_What you need to do:_ Please reproduce the entries below exactly from the line with "right front paw: (334, 421)" through their last line, leaving out any pictures.

Per-instance keypoint data
╭──
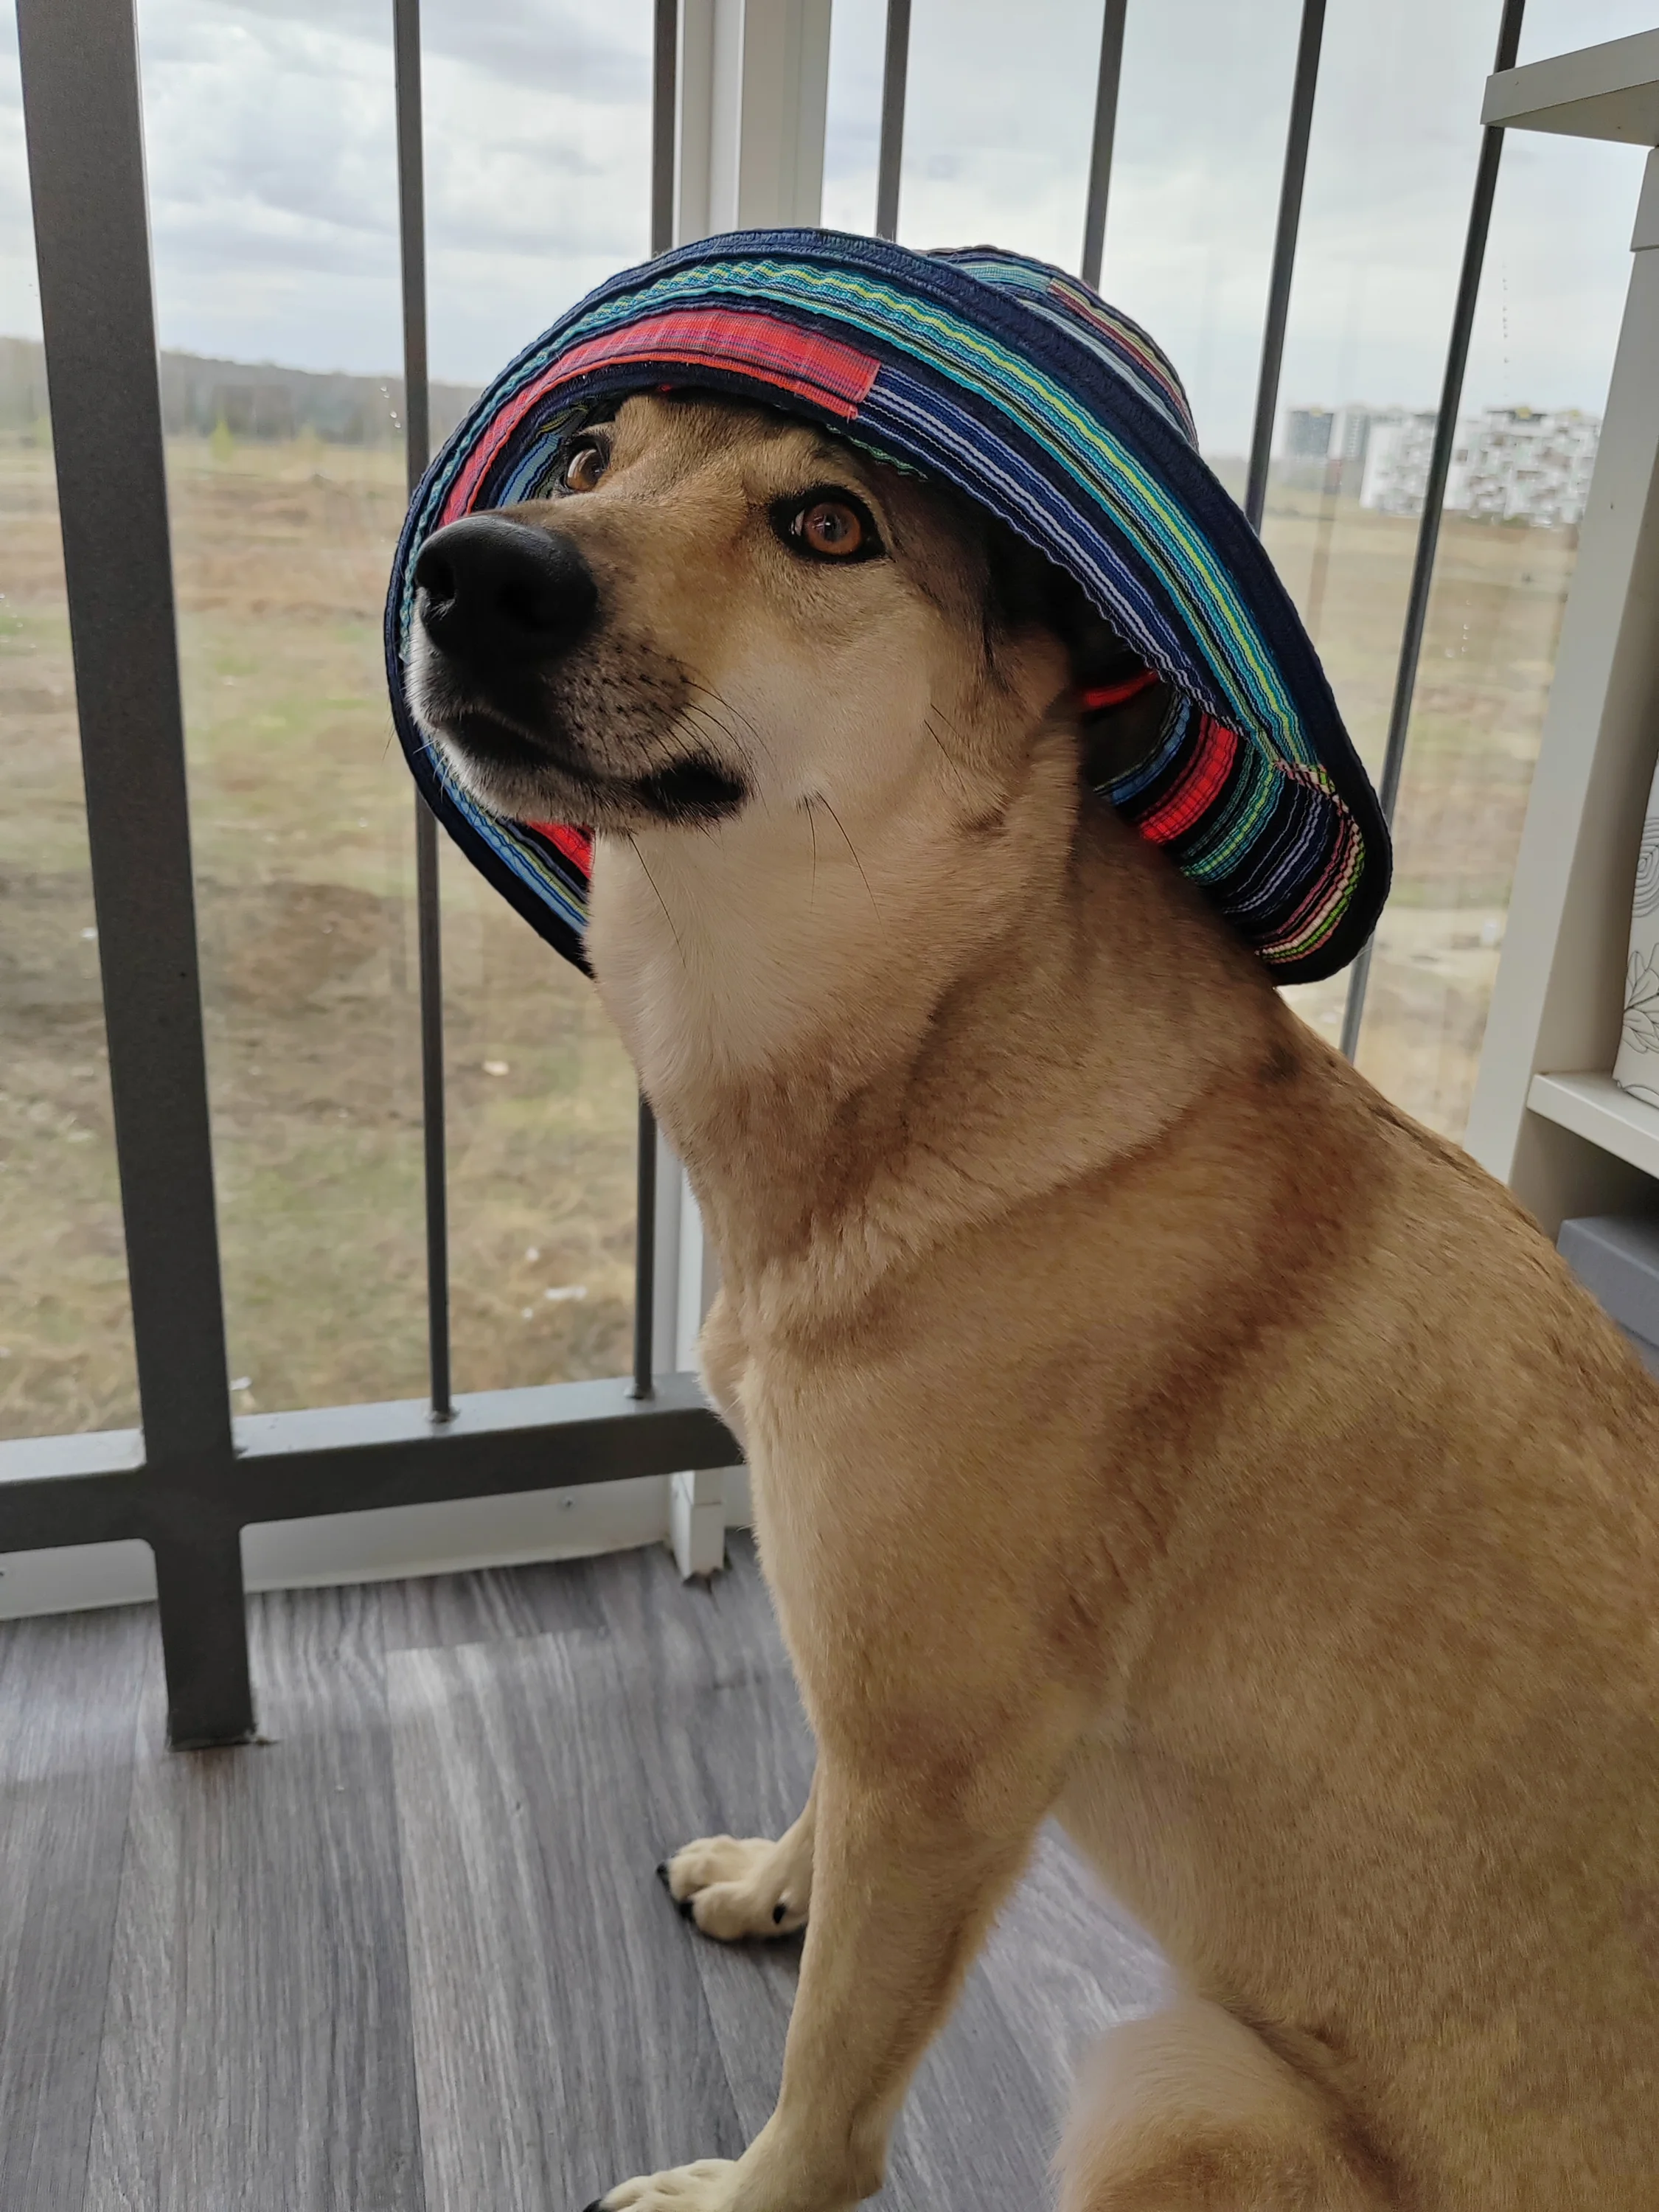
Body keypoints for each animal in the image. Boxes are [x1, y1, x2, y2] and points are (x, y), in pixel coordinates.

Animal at [409, 390, 1659, 2210]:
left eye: (830, 527)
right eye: (588, 462)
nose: (474, 574)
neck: (938, 1028)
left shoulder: (940, 1766)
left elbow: (830, 2088)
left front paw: (740, 2189)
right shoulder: (881, 1706)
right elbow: (821, 1813)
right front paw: (775, 1882)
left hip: (1180, 2087)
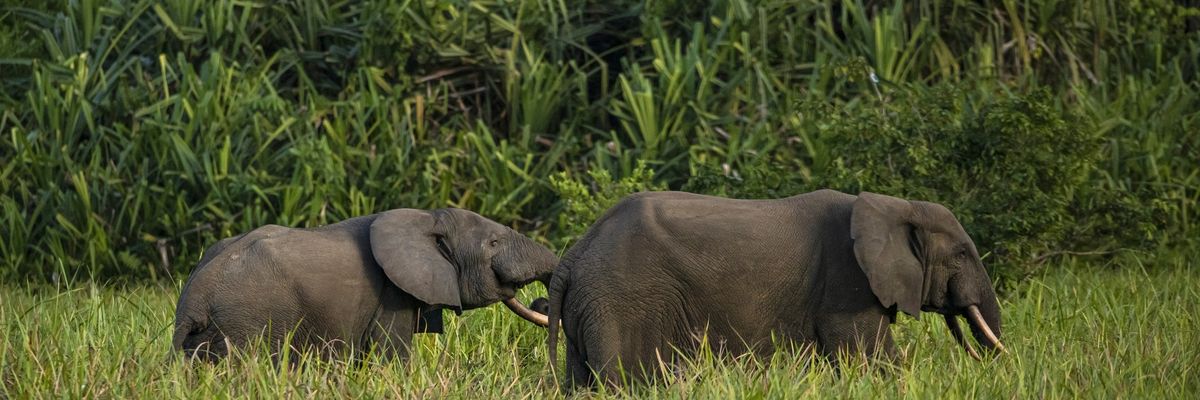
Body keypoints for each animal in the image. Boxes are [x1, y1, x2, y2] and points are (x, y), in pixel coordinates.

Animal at [173, 207, 555, 362]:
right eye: (493, 243)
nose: (541, 302)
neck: (427, 217)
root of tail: (192, 303)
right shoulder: (391, 295)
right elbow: (392, 356)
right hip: (246, 324)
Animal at [546, 190, 1005, 387]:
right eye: (962, 254)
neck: (894, 205)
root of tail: (573, 257)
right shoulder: (846, 284)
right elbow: (871, 358)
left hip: (590, 306)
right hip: (620, 302)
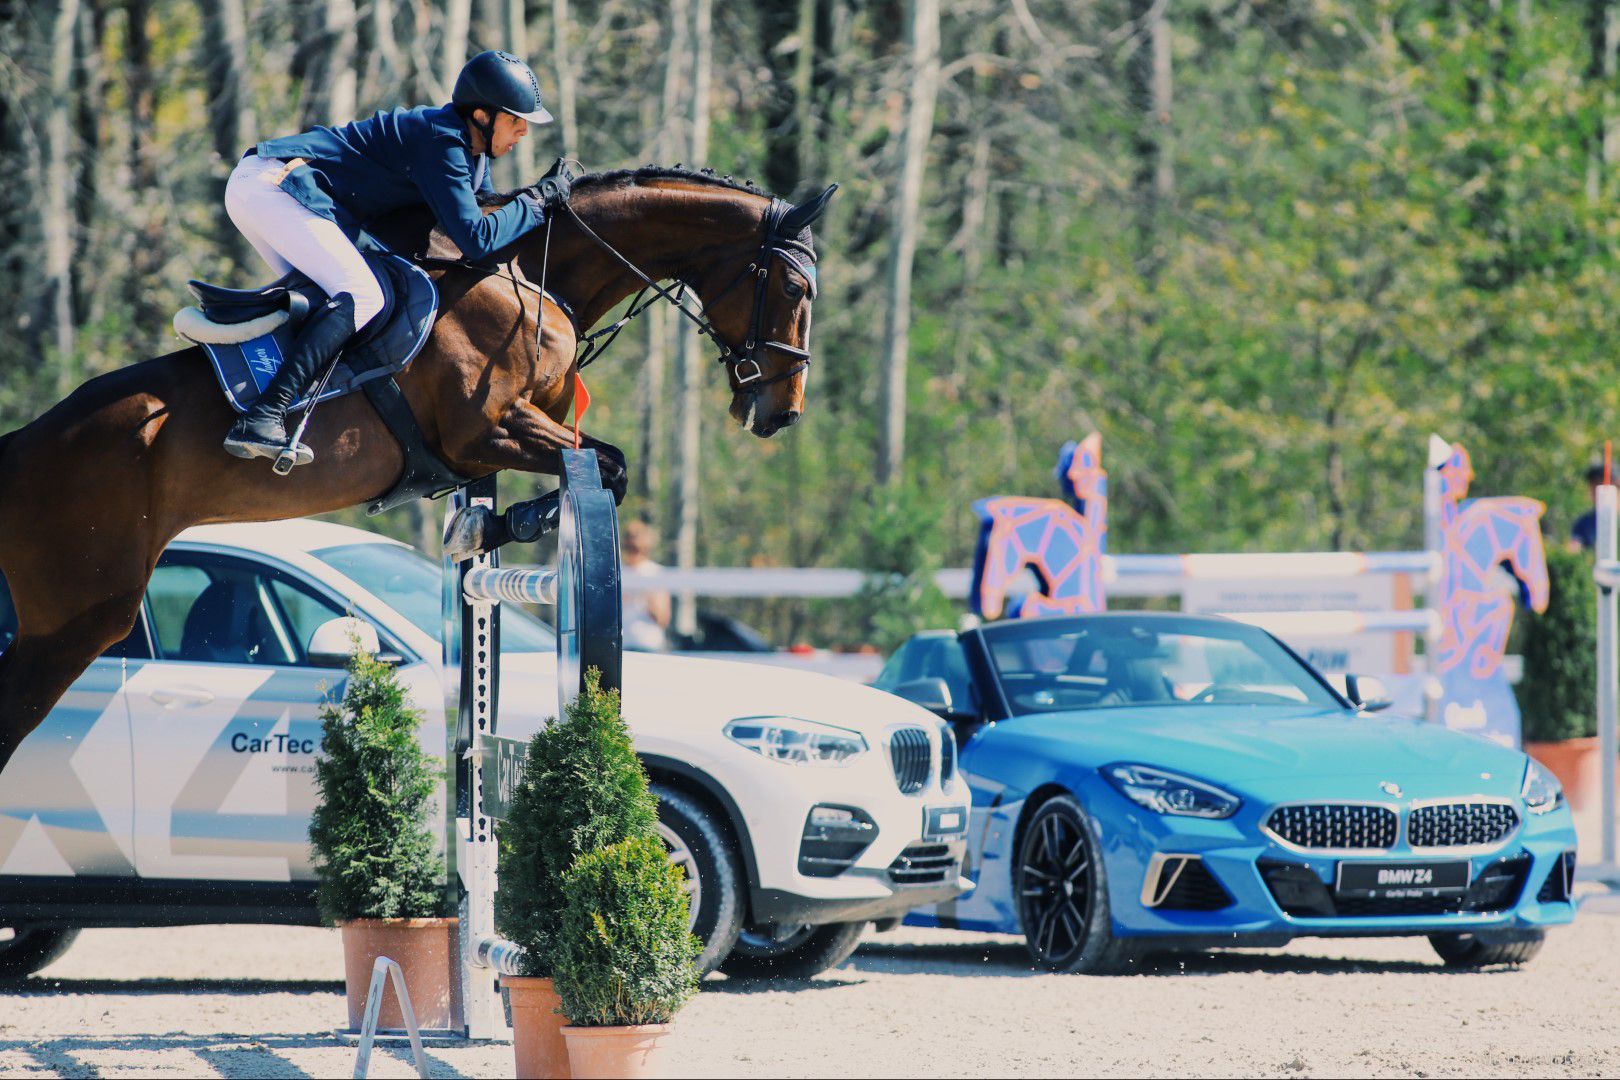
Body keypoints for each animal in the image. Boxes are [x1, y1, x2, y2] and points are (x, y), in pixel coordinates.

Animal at [0, 165, 835, 777]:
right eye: (795, 290)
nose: (783, 412)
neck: (530, 276)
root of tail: (24, 447)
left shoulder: (516, 433)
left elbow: (601, 466)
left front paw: (492, 524)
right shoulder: (487, 431)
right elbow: (607, 465)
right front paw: (506, 522)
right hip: (79, 618)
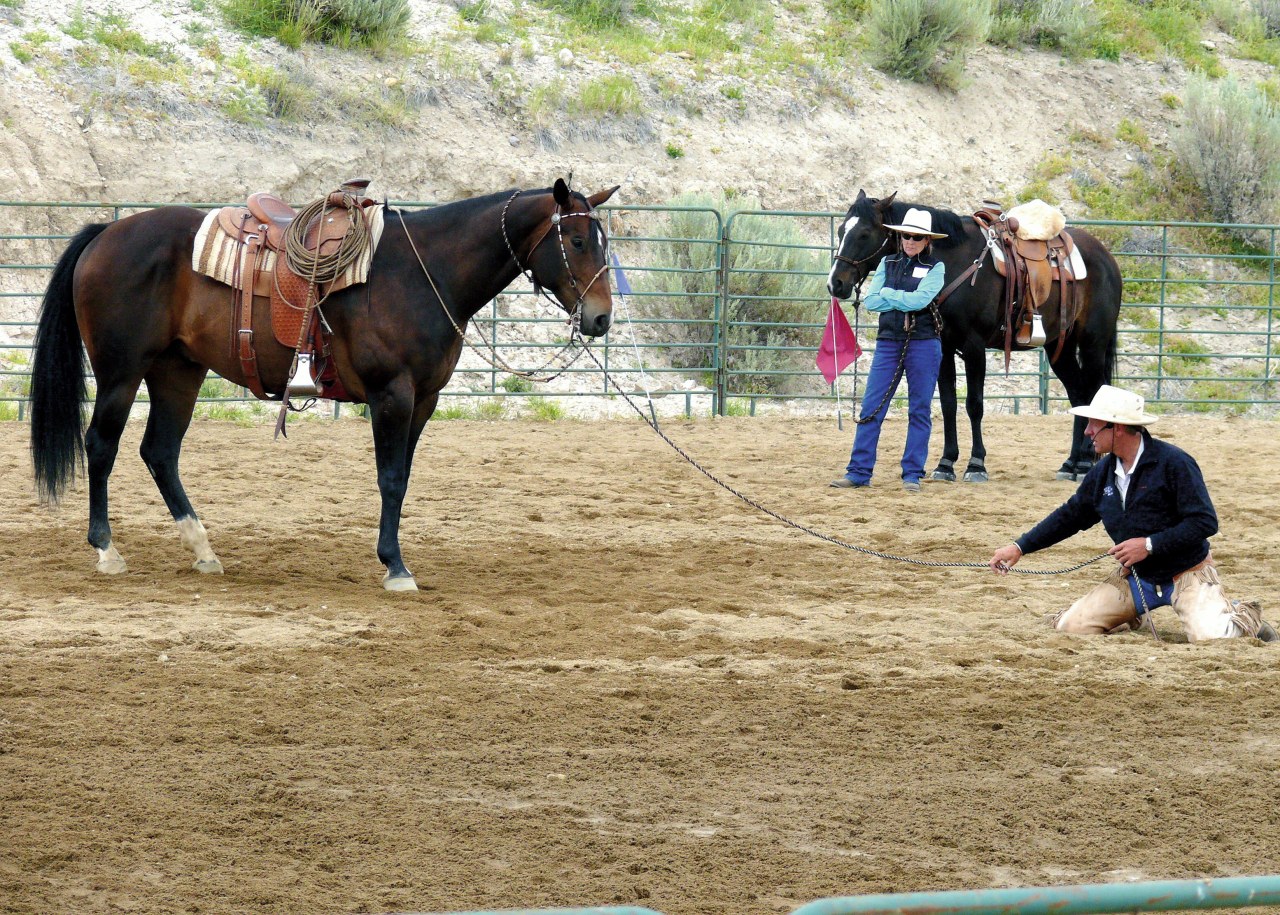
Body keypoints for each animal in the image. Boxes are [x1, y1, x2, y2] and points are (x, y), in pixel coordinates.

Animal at [31, 176, 619, 593]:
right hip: (121, 372)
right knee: (101, 445)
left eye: (600, 240)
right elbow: (390, 480)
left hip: (178, 371)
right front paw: (395, 567)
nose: (600, 318)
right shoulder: (392, 395)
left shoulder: (424, 402)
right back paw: (107, 550)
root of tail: (106, 234)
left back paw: (202, 550)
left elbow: (404, 478)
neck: (424, 271)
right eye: (575, 239)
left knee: (159, 451)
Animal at [829, 190, 1121, 483]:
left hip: (1093, 345)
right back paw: (1070, 463)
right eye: (841, 230)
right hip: (1059, 347)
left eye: (864, 233)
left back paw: (1085, 463)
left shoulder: (974, 347)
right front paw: (946, 463)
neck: (954, 262)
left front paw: (976, 464)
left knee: (1095, 391)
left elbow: (974, 404)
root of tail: (1107, 258)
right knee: (1078, 395)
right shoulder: (944, 348)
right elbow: (948, 404)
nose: (835, 283)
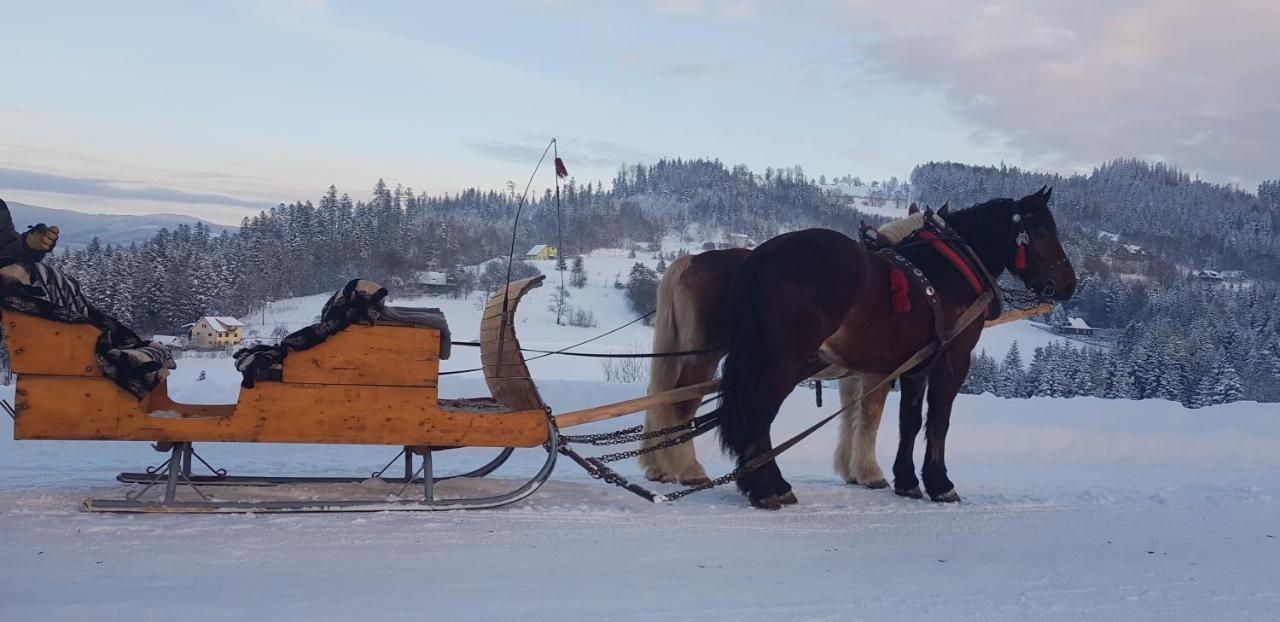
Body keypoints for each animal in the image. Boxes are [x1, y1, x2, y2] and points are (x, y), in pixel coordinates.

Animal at [634, 189, 1075, 509]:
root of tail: (757, 257)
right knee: (732, 411)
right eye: (1041, 233)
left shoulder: (908, 365)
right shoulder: (948, 360)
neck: (945, 271)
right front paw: (935, 482)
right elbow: (927, 421)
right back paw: (757, 484)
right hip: (766, 358)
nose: (1069, 284)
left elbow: (901, 421)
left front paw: (900, 480)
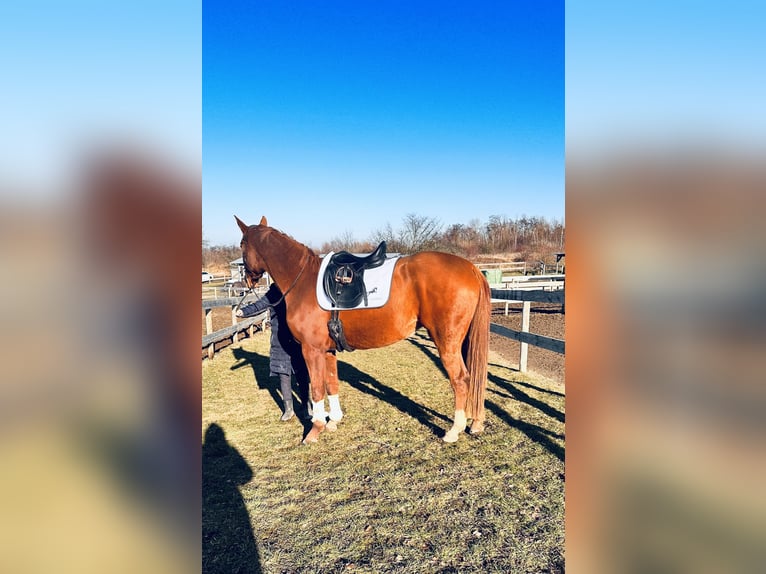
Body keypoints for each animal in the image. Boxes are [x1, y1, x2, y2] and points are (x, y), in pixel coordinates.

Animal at [236, 217, 492, 446]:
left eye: (241, 245)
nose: (246, 281)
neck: (303, 279)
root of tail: (471, 268)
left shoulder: (311, 350)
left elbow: (317, 388)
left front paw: (315, 430)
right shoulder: (327, 351)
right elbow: (332, 383)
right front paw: (334, 421)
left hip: (446, 341)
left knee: (460, 379)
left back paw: (454, 430)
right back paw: (475, 422)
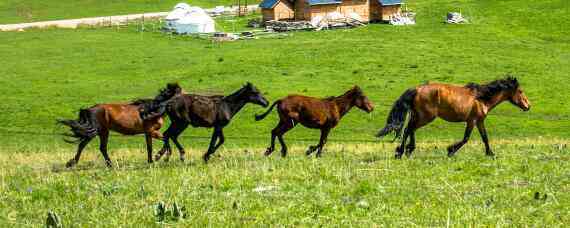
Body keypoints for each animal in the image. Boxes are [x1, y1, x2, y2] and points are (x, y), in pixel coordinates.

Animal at [378, 76, 528, 159]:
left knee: (409, 129)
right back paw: (402, 152)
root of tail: (417, 89)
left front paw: (490, 153)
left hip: (418, 116)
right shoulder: (472, 121)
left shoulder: (479, 121)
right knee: (409, 129)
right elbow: (466, 138)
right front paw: (450, 151)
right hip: (426, 117)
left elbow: (485, 138)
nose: (528, 106)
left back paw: (406, 150)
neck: (481, 98)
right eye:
╰──
_Exercise solution:_
right front paw: (334, 421)
left hip: (446, 341)
left knee: (460, 379)
left back paw: (454, 430)
right back paw: (475, 422)
Body keypoints for each animal in the image. Boxes are [x1, y1, x2, y2] and points are (x, y), in pixel coordinates.

Animal at [378, 76, 528, 159]:
left knee: (409, 129)
right back paw: (402, 152)
root of tail: (417, 89)
left front paw: (490, 153)
left hip: (418, 116)
right shoulder: (472, 121)
left shoulder: (479, 121)
right knee: (409, 129)
right elbow: (466, 138)
right front paw: (450, 151)
right hip: (426, 117)
left elbow: (485, 138)
nose: (528, 106)
left back paw: (406, 150)
neck: (481, 98)
right eye:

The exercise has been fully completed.